*Work instruction*: In the listing below, find every line with the string "pixels" and pull it out.

*Exercise data*:
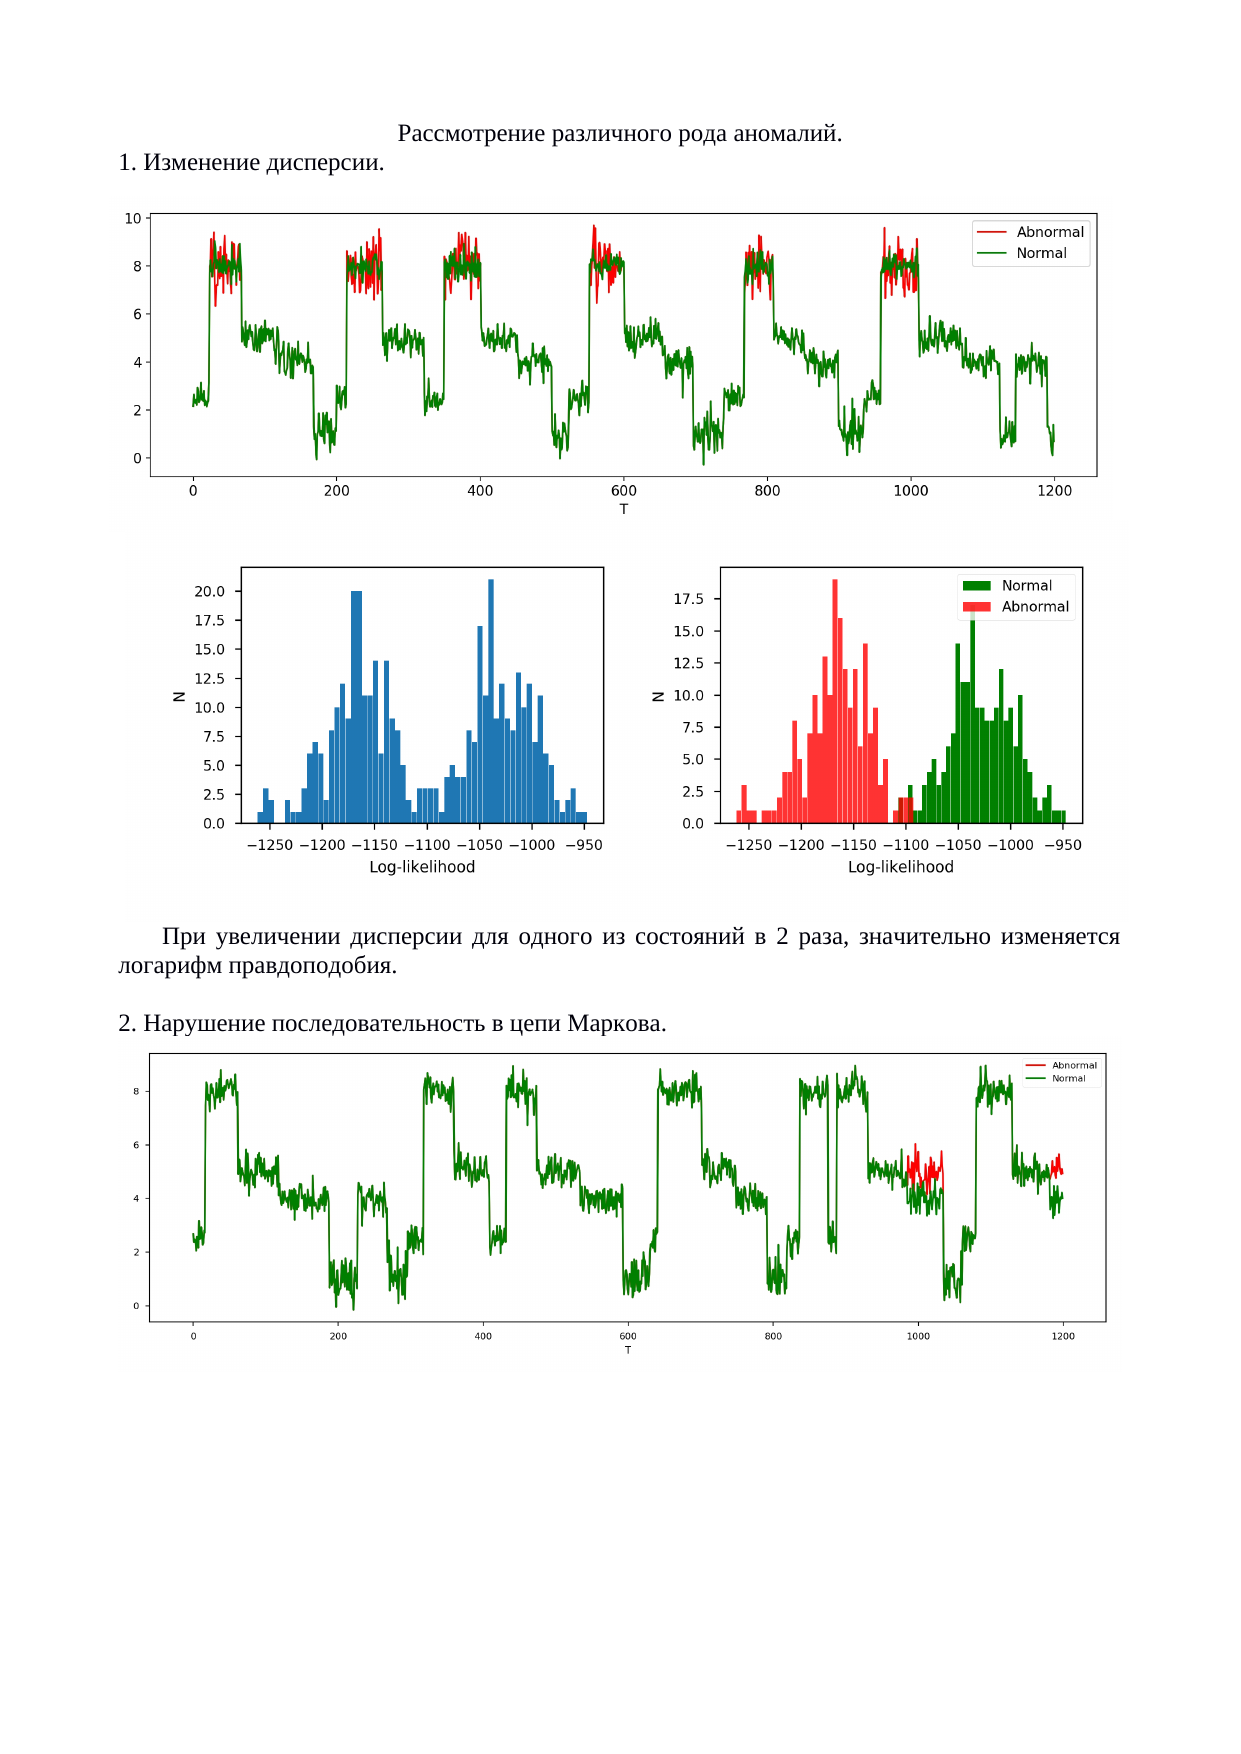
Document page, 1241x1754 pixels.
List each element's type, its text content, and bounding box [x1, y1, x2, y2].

text При увеличении дисперсии для одного из состояний в 2 раза, значительно изменяется логарифм правдоподобия. [118, 176, 1122, 520]
picture [109, 196, 1130, 922]
text Рассмотрение различного рода аномалий. [118, 118, 1122, 147]
text 1. Изменение дисперсии. [118, 147, 1122, 176]
picture [118, 1036, 1123, 1372]
text 2. Нарушение последовательность в цепи Маркова. [118, 1008, 1122, 1036]
text При увеличении дисперсии для одного из состояний в 2 раза, значительно изменяется логарифм правдоподобия. [118, 532, 1122, 979]
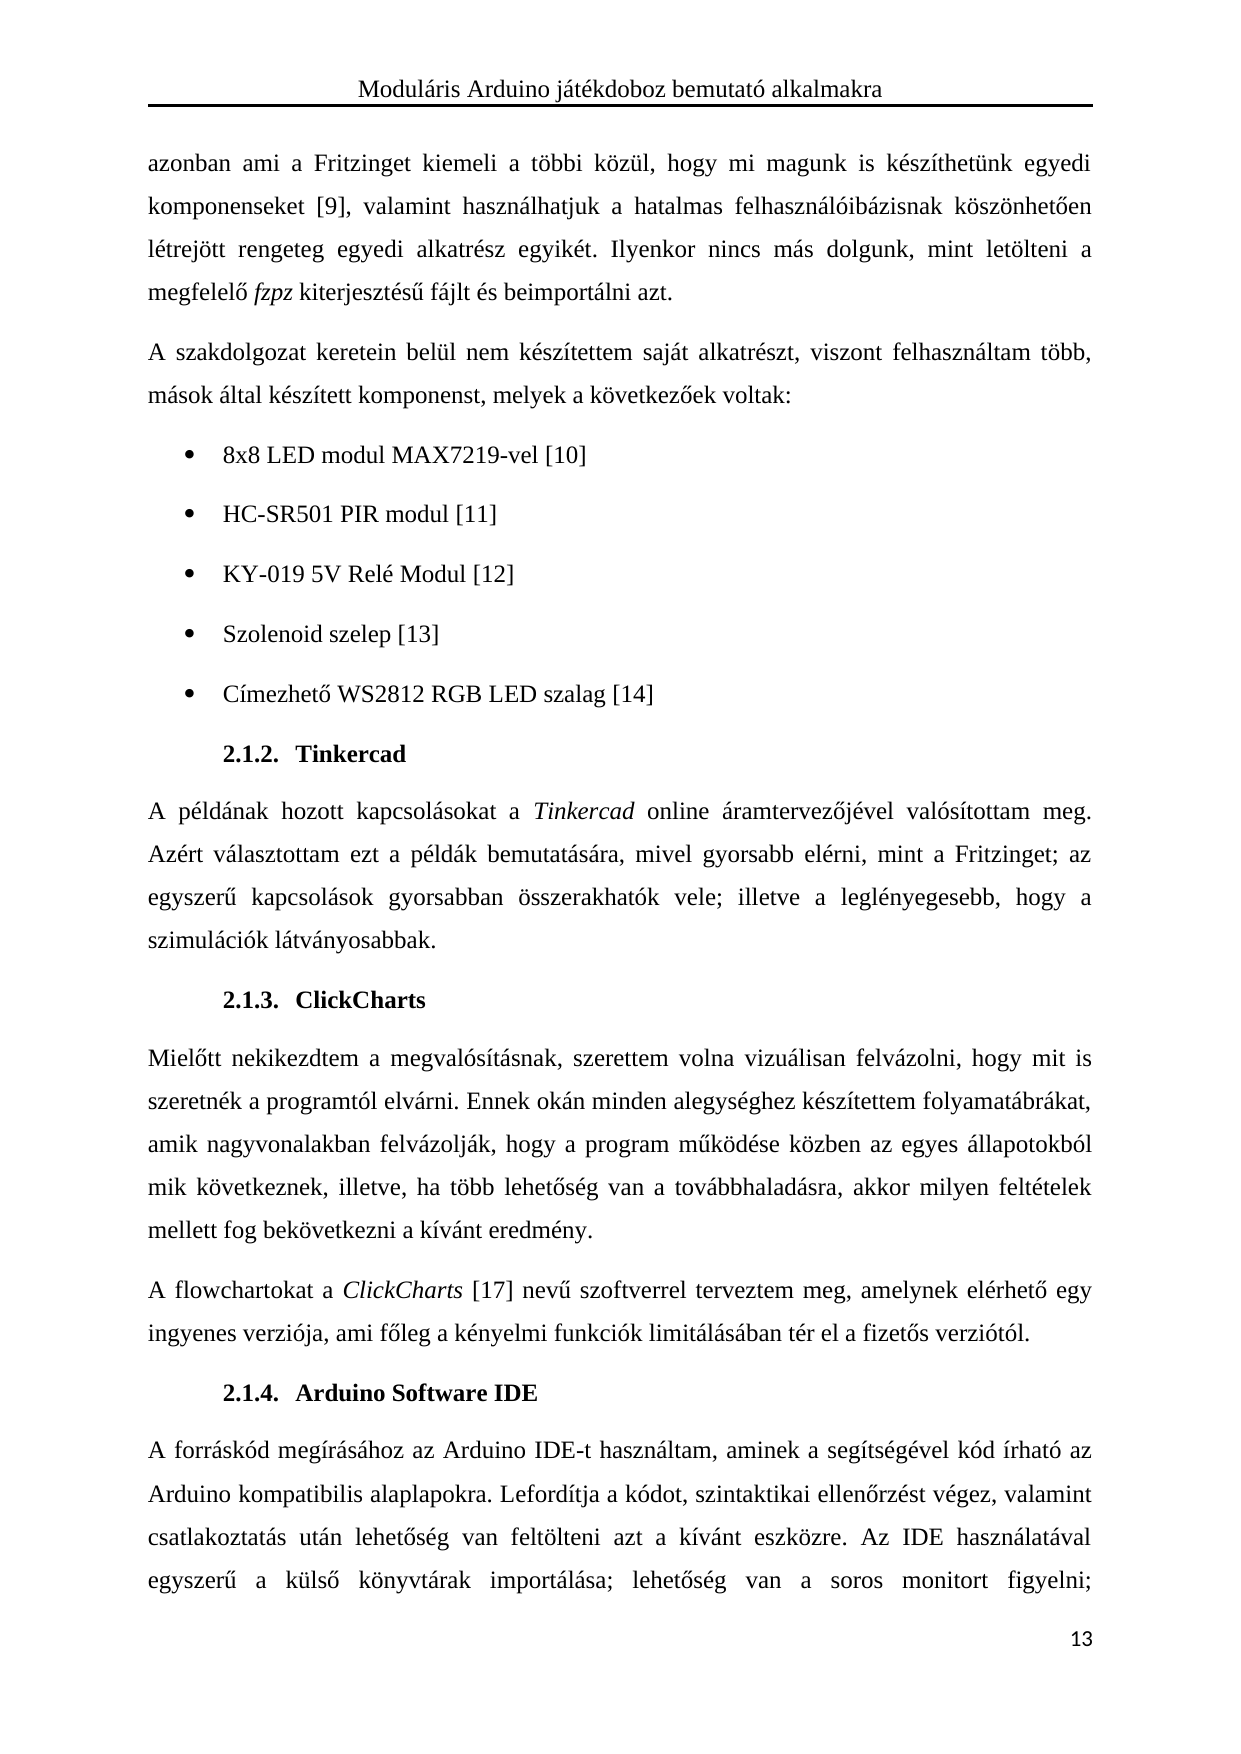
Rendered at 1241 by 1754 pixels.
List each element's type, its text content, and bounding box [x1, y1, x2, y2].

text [148, 148, 1093, 306]
text A szakdolgozat keretein belül nem készítettem saját alkatrészt, viszont felhasználtam több, mások által készített komponenst, melyek a következőek voltak: [148, 337, 1093, 409]
subtitle Arduino Software IDE [223, 1378, 1093, 1407]
subtitle ClickCharts [223, 985, 1093, 1014]
list Szolenoid szelep [185, 619, 1093, 648]
text Mielőtt nekikezdtem a megvalósításnak, szerettem volna vizuálisan felvázolni, hogy mit is szeretnék a programtól elvárni. Ennek okán minden alegységhez készítettem folyamatábrákat, amik nagyvonalakban felvázolják, hogy a program működése közben az egyes állapotokból mik következnek, illetve, ha több lehetőség van a továbbhaladásra, akkor milyen feltételek mellett fog bekövetkezni a kívánt eredmény. [148, 1043, 1093, 1244]
list Címezhető WS2812 RGB LED szalag [185, 679, 1093, 708]
text A flowchartokat a ClickCharts nevű szoftverrel terveztem meg, amelynek elérhető egy ingyenes verziója, ami főleg a kényelmi funkciók limitálásában tér el a fizetős verziótól. [148, 1275, 1093, 1347]
text A példának hozott kapcsolásokat a Tinkercad online áramtervezőjével valósítottam meg. Azért választottam ezt a példák bemutatására, mivel gyorsabb elérni, mint a Fritzinget; az egyszerű kapcsolások gyorsabban összerakhatók vele; illetve a leglényegesebb, hogy a szimulációk látványosabbak. [148, 796, 1093, 954]
list 8x8 LED modul MAX7219-vel [185, 440, 1093, 468]
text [148, 1436, 1093, 1594]
list HC-SR501 PIR modul [185, 499, 1093, 528]
subtitle Tinkercad [223, 739, 1093, 767]
list KY-019 5V Relé Modul [185, 559, 1093, 588]
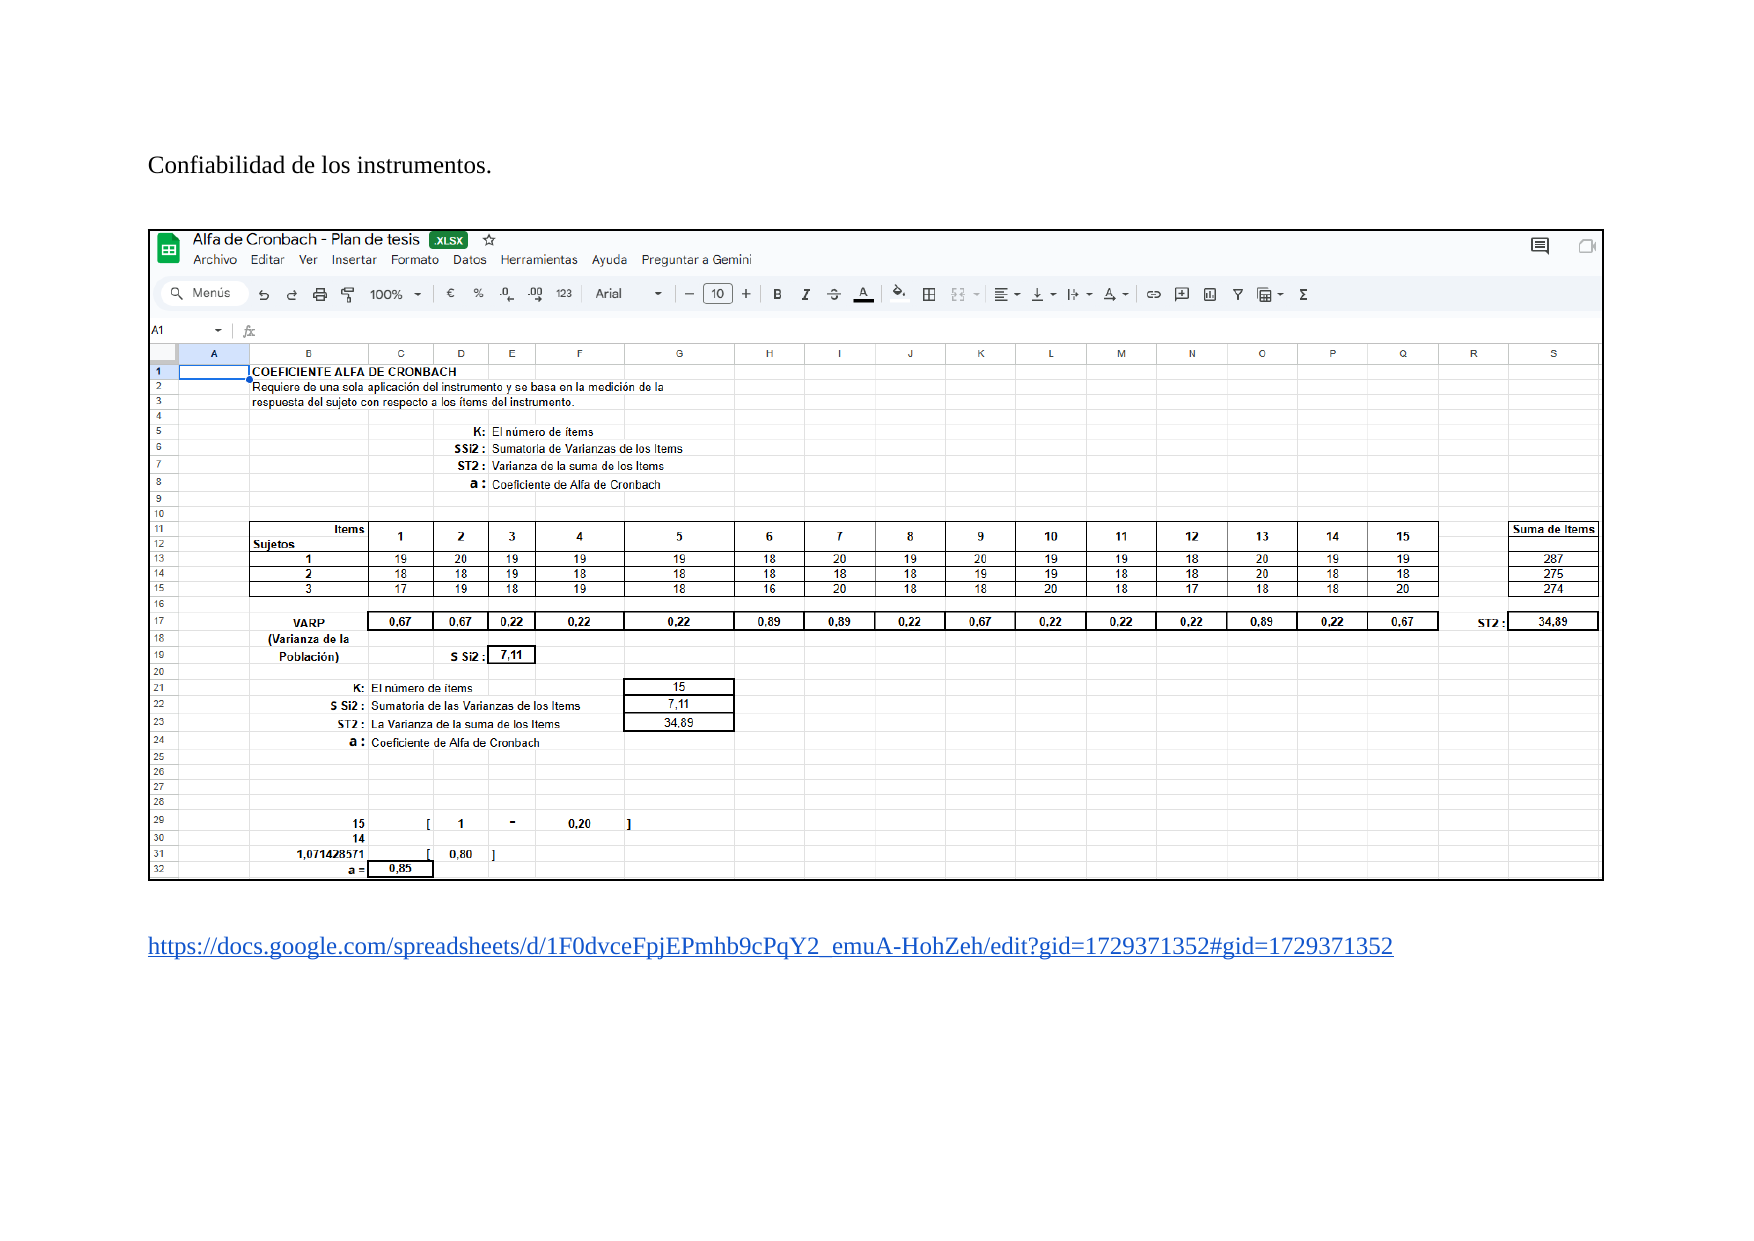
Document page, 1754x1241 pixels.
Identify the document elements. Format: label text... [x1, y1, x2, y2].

*Output of the exercise*:
Document page, 1241x1754 pixels.
Rendered at 1241 by 1754 pixels.
Document page, 1754x1241 pixels.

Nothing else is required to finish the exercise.